What is expected -
Print all of the entries exactly, minus the pictures.

Data extracted from a collection -
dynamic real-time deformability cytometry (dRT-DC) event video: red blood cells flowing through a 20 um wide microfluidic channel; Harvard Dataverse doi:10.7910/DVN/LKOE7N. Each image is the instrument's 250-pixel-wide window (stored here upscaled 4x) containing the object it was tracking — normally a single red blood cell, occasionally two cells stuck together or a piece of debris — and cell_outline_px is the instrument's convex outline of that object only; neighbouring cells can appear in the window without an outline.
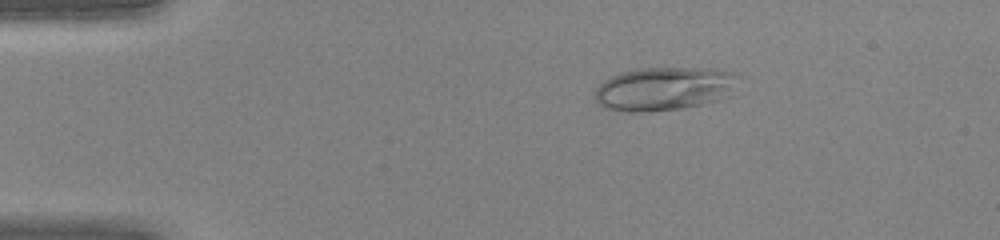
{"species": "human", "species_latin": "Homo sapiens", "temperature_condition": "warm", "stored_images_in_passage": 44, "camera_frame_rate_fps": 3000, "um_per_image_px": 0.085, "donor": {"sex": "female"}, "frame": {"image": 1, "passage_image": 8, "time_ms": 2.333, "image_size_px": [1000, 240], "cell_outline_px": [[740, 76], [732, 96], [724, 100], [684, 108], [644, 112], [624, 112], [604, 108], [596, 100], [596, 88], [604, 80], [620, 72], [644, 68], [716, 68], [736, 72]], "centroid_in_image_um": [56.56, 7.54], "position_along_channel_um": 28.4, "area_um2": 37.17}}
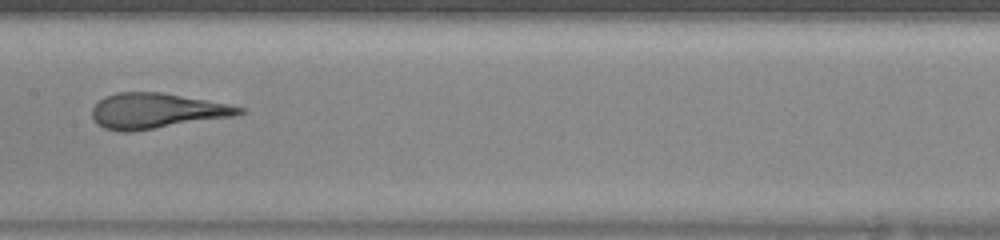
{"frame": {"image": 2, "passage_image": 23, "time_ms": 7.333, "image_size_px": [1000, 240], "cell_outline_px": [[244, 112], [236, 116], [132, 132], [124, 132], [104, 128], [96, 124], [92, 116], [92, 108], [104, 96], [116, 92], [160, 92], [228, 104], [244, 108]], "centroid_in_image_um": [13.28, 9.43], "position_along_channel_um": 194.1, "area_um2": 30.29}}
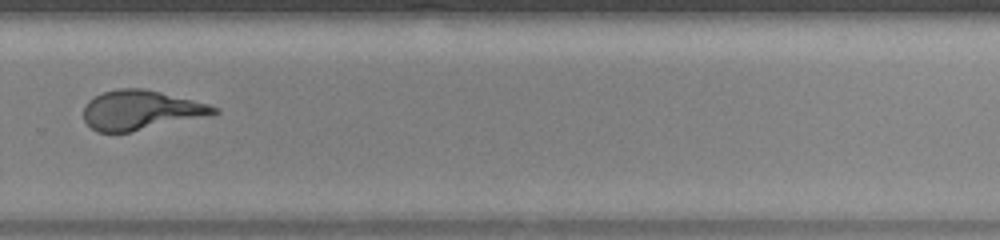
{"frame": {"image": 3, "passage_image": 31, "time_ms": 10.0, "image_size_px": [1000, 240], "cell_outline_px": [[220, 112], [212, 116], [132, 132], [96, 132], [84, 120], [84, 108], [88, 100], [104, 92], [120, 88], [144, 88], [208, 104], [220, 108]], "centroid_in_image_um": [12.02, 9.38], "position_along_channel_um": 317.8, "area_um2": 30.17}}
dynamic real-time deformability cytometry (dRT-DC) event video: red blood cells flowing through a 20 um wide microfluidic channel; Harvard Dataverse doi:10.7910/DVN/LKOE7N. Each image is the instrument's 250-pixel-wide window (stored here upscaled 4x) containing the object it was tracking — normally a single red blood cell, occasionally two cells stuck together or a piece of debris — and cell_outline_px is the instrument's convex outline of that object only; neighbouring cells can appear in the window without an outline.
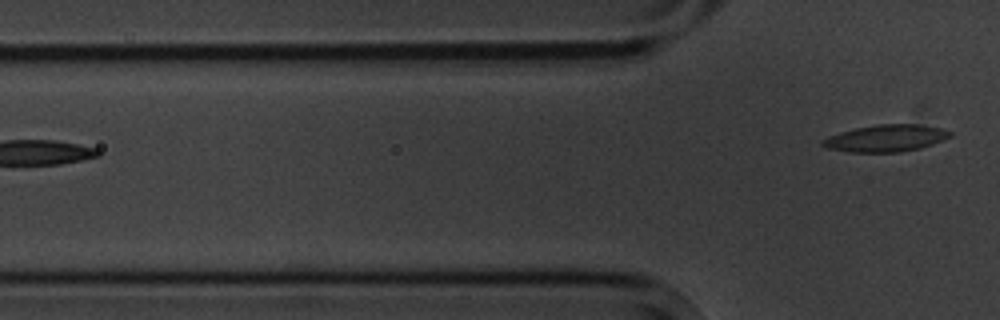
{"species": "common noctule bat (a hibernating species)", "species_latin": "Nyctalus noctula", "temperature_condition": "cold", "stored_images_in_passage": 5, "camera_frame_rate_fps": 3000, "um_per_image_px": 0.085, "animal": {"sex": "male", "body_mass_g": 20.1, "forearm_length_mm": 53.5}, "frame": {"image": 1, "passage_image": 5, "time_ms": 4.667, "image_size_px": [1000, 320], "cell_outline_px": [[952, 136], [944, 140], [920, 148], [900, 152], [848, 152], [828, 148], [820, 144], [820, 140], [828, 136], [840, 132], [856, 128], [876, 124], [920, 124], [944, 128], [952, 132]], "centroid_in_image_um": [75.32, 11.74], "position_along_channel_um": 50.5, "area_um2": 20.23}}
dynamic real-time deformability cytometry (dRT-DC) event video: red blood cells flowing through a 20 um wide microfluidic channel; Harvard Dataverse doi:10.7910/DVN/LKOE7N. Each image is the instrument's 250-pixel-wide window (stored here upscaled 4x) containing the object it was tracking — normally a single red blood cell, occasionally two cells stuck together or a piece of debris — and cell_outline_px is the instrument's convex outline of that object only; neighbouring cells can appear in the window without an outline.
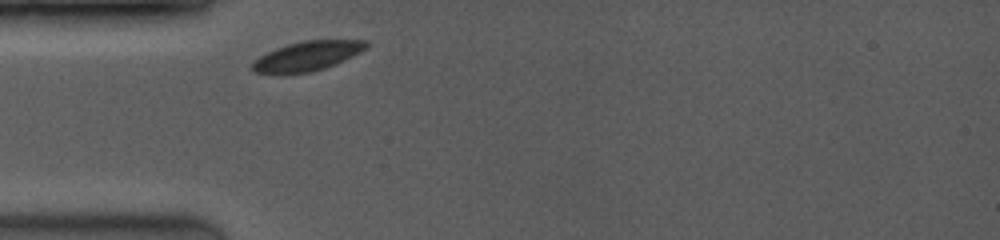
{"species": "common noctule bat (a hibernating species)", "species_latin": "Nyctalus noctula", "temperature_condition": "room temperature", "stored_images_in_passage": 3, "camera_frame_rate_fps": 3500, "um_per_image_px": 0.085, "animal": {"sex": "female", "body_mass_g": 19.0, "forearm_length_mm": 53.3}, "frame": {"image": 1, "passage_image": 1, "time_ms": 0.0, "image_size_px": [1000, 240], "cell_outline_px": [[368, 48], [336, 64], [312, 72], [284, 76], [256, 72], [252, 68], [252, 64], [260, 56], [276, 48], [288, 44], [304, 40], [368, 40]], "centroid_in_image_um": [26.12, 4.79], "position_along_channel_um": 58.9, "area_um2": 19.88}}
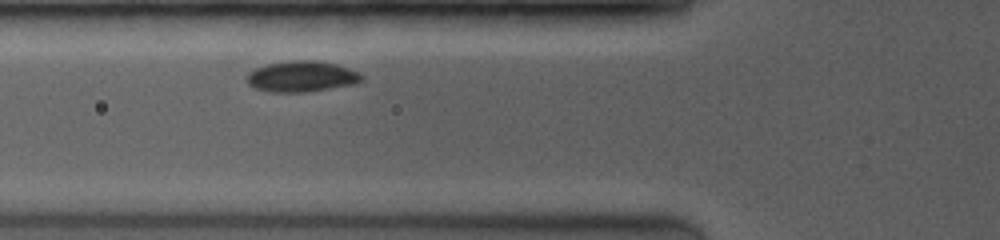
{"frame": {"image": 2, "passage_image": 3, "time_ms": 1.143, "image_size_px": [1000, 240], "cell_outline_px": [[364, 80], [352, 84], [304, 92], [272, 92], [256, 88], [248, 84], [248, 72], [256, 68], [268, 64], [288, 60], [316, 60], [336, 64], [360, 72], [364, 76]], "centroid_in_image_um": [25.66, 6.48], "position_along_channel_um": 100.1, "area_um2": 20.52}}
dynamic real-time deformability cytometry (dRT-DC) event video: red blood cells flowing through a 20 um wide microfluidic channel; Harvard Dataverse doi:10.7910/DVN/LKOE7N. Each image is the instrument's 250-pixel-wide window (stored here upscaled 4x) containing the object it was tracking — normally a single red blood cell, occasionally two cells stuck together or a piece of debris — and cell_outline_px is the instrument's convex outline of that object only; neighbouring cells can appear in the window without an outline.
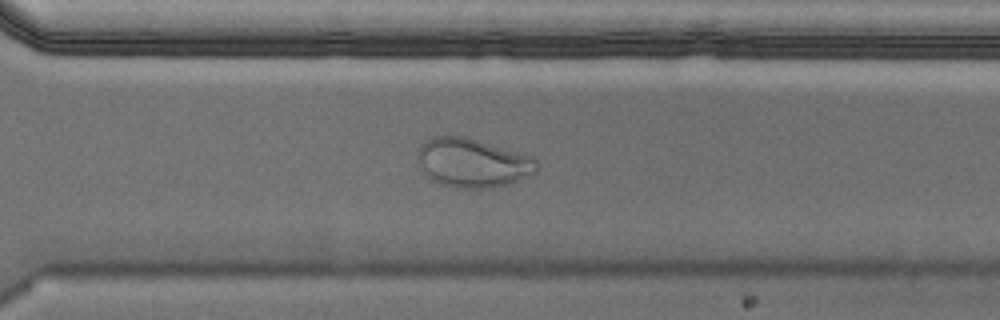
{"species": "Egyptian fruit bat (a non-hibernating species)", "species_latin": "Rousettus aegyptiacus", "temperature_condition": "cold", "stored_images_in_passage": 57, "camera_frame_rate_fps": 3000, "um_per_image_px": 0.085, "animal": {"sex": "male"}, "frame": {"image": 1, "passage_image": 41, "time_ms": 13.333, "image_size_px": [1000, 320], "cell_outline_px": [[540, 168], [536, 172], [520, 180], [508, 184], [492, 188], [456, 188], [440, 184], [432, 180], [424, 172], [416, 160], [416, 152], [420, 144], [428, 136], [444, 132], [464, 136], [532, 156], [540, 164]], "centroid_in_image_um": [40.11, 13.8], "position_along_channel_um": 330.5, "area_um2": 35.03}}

Written response -
dynamic real-time deformability cytometry (dRT-DC) event video: red blood cells flowing through a 20 um wide microfluidic channel; Harvard Dataverse doi:10.7910/DVN/LKOE7N. Each image is the instrument's 250-pixel-wide window (stored here upscaled 4x) containing the object it was tracking — normally a single red blood cell, occasionally two cells stuck together or a piece of debris — and cell_outline_px is the instrument's convex outline of that object only; neighbouring cells can appear in the window without an outline.
{"species": "human", "species_latin": "Homo sapiens", "temperature_condition": "warm", "stored_images_in_passage": 44, "camera_frame_rate_fps": 3000, "um_per_image_px": 0.085, "donor": {"sex": "female"}, "frame": {"image": 1, "passage_image": 8, "time_ms": 2.333, "image_size_px": [1000, 240], "cell_outline_px": [[740, 76], [732, 96], [724, 100], [684, 108], [644, 112], [624, 112], [604, 108], [596, 100], [596, 88], [604, 80], [620, 72], [644, 68], [716, 68], [736, 72]], "centroid_in_image_um": [56.56, 7.54], "position_along_channel_um": 28.4, "area_um2": 37.17}}
{"frame": {"image": 2, "passage_image": 23, "time_ms": 7.333, "image_size_px": [1000, 240], "cell_outline_px": [[244, 112], [236, 116], [132, 132], [124, 132], [104, 128], [96, 124], [92, 116], [92, 108], [104, 96], [116, 92], [160, 92], [228, 104], [244, 108]], "centroid_in_image_um": [13.28, 9.43], "position_along_channel_um": 194.1, "area_um2": 30.29}}
{"frame": {"image": 3, "passage_image": 31, "time_ms": 10.0, "image_size_px": [1000, 240], "cell_outline_px": [[220, 112], [212, 116], [132, 132], [96, 132], [84, 120], [84, 108], [88, 100], [104, 92], [120, 88], [144, 88], [208, 104], [220, 108]], "centroid_in_image_um": [12.02, 9.38], "position_along_channel_um": 317.8, "area_um2": 30.17}}
dynamic real-time deformability cytometry (dRT-DC) event video: red blood cells flowing through a 20 um wide microfluidic channel; Harvard Dataverse doi:10.7910/DVN/LKOE7N. Each image is the instrument's 250-pixel-wide window (stored here upscaled 4x) containing the object it was tracking — normally a single red blood cell, occasionally two cells stuck together or a piece of debris — and cell_outline_px is the instrument's convex outline of that object only; neighbouring cells can appear in the window without an outline.
{"species": "common noctule bat (a hibernating species)", "species_latin": "Nyctalus noctula", "temperature_condition": "cold", "stored_images_in_passage": 5, "camera_frame_rate_fps": 3000, "um_per_image_px": 0.085, "animal": {"sex": "male", "body_mass_g": 20.1, "forearm_length_mm": 53.5}, "frame": {"image": 1, "passage_image": 5, "time_ms": 4.667, "image_size_px": [1000, 320], "cell_outline_px": [[952, 136], [944, 140], [920, 148], [900, 152], [848, 152], [828, 148], [820, 144], [820, 140], [828, 136], [840, 132], [856, 128], [876, 124], [920, 124], [944, 128], [952, 132]], "centroid_in_image_um": [75.32, 11.74], "position_along_channel_um": 50.5, "area_um2": 20.23}}
dynamic real-time deformability cytometry (dRT-DC) event video: red blood cells flowing through a 20 um wide microfluidic channel; Harvard Dataverse doi:10.7910/DVN/LKOE7N. Each image is the instrument's 250-pixel-wide window (stored here upscaled 4x) containing the object it was tracking — normally a single red blood cell, occasionally two cells stuck together or a piece of debris — and cell_outline_px is the instrument's convex outline of that object only; neighbouring cells can appear in the window without an outline.
{"species": "common noctule bat (a hibernating species)", "species_latin": "Nyctalus noctula", "temperature_condition": "room temperature", "stored_images_in_passage": 3, "camera_frame_rate_fps": 3500, "um_per_image_px": 0.085, "animal": {"sex": "female", "body_mass_g": 19.0, "forearm_length_mm": 53.3}, "frame": {"image": 1, "passage_image": 1, "time_ms": 0.0, "image_size_px": [1000, 240], "cell_outline_px": [[368, 48], [336, 64], [312, 72], [284, 76], [256, 72], [252, 68], [252, 64], [260, 56], [276, 48], [288, 44], [304, 40], [368, 40]], "centroid_in_image_um": [26.12, 4.79], "position_along_channel_um": 58.9, "area_um2": 19.88}}
{"frame": {"image": 2, "passage_image": 3, "time_ms": 1.143, "image_size_px": [1000, 240], "cell_outline_px": [[364, 80], [352, 84], [304, 92], [272, 92], [256, 88], [248, 84], [248, 72], [256, 68], [268, 64], [288, 60], [316, 60], [336, 64], [360, 72], [364, 76]], "centroid_in_image_um": [25.66, 6.48], "position_along_channel_um": 100.1, "area_um2": 20.52}}
dynamic real-time deformability cytometry (dRT-DC) event video: red blood cells flowing through a 20 um wide microfluidic channel; Harvard Dataverse doi:10.7910/DVN/LKOE7N. Each image is the instrument's 250-pixel-wide window (stored here upscaled 4x) containing the object it was tracking — normally a single red blood cell, occasionally two cells stuck together or a piece of debris — and cell_outline_px is the instrument's convex outline of that object only; neighbouring cells can appear in the window without an outline.
{"species": "Egyptian fruit bat (a non-hibernating species)", "species_latin": "Rousettus aegyptiacus", "temperature_condition": "cold", "stored_images_in_passage": 57, "camera_frame_rate_fps": 3000, "um_per_image_px": 0.085, "animal": {"sex": "male"}, "frame": {"image": 1, "passage_image": 41, "time_ms": 13.333, "image_size_px": [1000, 320], "cell_outline_px": [[540, 168], [536, 172], [520, 180], [508, 184], [492, 188], [456, 188], [440, 184], [432, 180], [424, 172], [416, 160], [416, 152], [420, 144], [428, 136], [444, 132], [464, 136], [532, 156], [540, 164]], "centroid_in_image_um": [40.11, 13.8], "position_along_channel_um": 330.5, "area_um2": 35.03}}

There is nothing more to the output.